The answer, perhaps, was there.
***
I’m sitting in the dark astral, waiting for the hour to be up so I can jump back into Project Chrysalis.
I know I broke and pushed myself too close to the edge. Another minute of the anger I had inside me, and I would have died. With my consciousness swimming, I didn’t know up from down. For some reason, pictures from the infonet are whirling around me, and I feel calm and comfortable. That must be the med capsule easing me into wanting to sleep. Yeah, right! I’m the wrong person for that—after all, I’m not physically capable of sleeping until the damaged part of my brain has been restored.
Time passes, and I start to feel like myself again. My head, even with what the med capsule is doing, feels like it’s wrapped in cotton. I would estimate that I’m no higher than thirty percent in control of my consciousness.

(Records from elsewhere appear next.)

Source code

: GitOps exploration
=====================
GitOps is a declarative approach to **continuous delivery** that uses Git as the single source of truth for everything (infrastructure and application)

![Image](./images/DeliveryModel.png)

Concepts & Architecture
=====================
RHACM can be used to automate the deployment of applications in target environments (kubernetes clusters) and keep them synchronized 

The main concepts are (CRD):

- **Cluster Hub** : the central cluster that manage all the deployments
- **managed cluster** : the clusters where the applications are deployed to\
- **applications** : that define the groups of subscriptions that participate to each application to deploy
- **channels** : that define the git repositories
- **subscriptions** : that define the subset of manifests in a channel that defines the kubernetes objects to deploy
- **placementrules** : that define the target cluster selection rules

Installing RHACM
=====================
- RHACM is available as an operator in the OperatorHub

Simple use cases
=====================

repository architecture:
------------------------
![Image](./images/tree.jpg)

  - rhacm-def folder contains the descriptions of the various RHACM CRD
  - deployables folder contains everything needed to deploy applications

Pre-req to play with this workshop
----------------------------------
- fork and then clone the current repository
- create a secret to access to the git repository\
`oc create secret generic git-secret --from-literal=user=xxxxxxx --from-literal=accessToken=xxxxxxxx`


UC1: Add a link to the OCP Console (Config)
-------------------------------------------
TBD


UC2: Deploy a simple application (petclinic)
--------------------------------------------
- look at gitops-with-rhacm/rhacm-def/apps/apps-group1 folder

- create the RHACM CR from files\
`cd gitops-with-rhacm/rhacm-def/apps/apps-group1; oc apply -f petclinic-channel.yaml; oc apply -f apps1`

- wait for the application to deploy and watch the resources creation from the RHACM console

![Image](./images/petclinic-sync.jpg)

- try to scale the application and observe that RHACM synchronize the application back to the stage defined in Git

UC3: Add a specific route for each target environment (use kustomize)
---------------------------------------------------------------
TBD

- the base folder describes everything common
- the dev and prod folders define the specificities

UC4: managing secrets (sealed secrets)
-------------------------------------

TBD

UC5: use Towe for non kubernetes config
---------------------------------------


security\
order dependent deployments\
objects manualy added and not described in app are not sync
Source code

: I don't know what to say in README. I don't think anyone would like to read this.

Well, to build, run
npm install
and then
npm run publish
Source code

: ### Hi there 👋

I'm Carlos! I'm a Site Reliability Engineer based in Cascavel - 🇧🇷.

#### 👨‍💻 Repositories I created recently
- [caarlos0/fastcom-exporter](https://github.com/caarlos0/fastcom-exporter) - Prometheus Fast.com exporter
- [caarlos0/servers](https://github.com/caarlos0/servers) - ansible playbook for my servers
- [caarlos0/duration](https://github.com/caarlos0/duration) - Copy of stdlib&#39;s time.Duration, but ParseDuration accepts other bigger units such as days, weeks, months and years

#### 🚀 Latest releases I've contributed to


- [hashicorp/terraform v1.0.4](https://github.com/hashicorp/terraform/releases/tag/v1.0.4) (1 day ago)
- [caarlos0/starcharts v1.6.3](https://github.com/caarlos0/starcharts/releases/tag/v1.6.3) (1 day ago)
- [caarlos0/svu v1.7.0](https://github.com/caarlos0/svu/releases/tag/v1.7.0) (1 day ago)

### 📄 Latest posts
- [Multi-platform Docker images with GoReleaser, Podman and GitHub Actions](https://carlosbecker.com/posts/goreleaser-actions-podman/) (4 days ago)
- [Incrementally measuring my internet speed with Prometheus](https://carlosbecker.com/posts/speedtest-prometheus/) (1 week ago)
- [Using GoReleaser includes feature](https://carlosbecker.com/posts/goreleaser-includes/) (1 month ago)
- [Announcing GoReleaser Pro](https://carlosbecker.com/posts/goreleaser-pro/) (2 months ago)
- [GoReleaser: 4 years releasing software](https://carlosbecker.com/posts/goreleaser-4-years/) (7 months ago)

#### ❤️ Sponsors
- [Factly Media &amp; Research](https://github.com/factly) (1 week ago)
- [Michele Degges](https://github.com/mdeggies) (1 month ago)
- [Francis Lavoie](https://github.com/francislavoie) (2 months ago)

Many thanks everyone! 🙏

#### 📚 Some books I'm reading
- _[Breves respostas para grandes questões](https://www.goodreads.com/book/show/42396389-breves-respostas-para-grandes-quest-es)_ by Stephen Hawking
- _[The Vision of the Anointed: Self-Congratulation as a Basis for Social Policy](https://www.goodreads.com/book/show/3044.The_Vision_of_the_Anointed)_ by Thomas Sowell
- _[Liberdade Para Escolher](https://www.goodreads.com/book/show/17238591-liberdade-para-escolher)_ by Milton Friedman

I’m sent back to the respawn point by the city’s eastern border. Femida sent me a message saying she was leaving Kurg and telling me to meet her twenty kilometers from here.
Moving quickly, I change into my Almark outfit and set off toward the meeting point. I have to pick my way through a snow-covered forest, though that’s still better than what I’m sure are heavily patrolled roads.
Along the way, I come across a herd of deer out foraging for a late breakfast. And that’s when I see Femida’s fire.
She’s sitting on a log, her face to a cliff as she watches the flames. Her living armor is sitting next to her, tossing wood into the fire. When I walk up, they jump. It’s almost like they think I’m a monster about to eat them.